Defendants Ruff further pleaded as follows:

“These Defendants will further show unto this Honorable Court that it is not their desire to disturb the title to various Grantees, but say that they are entitled to ½ of the land left to be partitioned plus ½ of the acreage that was sold by the Plaintiff, M. E. Brown, to the various Grantees, and that said Plaintiff, M. E. Brown, is not entitled to ½ of the amount of acreage that was on hand at the time of her husband’s death, and 1/2 of the property she sold to the various and sundry Grantees should be deleted or subtracted from her interest in the original acreage at the time of her husband’s death.
“These defendants further say that the partitioning of the land in question was not a fair and equitable partitioning and that these Defendants were not and are not bound by such acts, if they did happen, for the reasons that they were not consulted; knew nothing of the alleged agreement; did not authorize anyone to enter into said agreement for them or for their behalf; and specifically deny that L. P. Caston had any authority or acted as Agent for these Defendants.
“These Defendants agree that said land should be partitioned awarding one-half (½) to these defendants and one-half (½) to Plaintiff, Ethel Brown of the 46 acre tract as described in the Deed from Emmaline Summage to C. A. Brown dated August 17, 1929, and from the Plaintiff’s One-half (½), One-half (½). of the acreage sold by her should be subtracted from her interest and added to the interest of these Defendants.
“WHEREFORE, these Defendants request that the land be partitioned as pleaded herein and for such other and further relief, special and general, at law and in equity to which these Defendants show themselves justly entitled.”

Plaintiff in answer to defendants Ruff’s pleading, pleaded in part as found below. 1 *107 Plaintiff by trial amendment also pleaded to the effect that defendants Ruff were estopped from denying the authority of Caston to enter into the judgment in Cause No. 34,673-B and to execute the ancillary agreement referred to and that the Trust was governed by the Texas Trust Act, Articles 7425a et seq.

The other named defendants did not file answers but although duly served with process made default.

Trial was to the court without the aid of a jury.

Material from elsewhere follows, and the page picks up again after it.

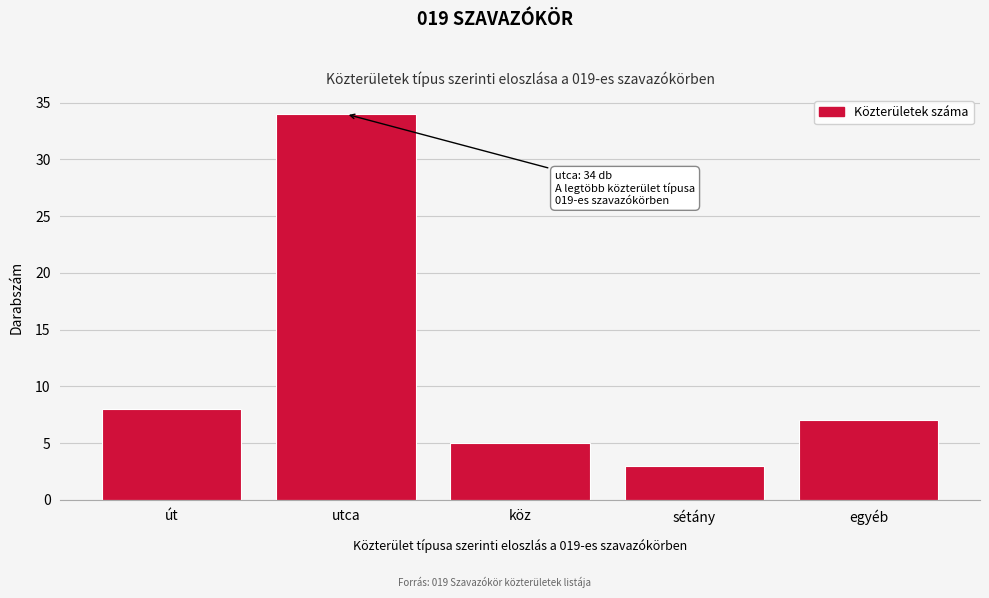

Reading left to right, transcribe all the data shown in this chart.

8	34	5	3	7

After hearing the pleadings, the evidence adduced, and argument of counsel, the trial court rendered judgment partitioning the land in accordance with the agreement and drawing of the parties, and awarded title and possession to plaintiff M. E. Brown of the land described as Tracts B. The court further found that defendant Emma Lee Golden had no interest in the lands having been divested of title in Cause No. 34,673-B, styled Brown v. Harwood, in the District Court of Gregg County, Texas.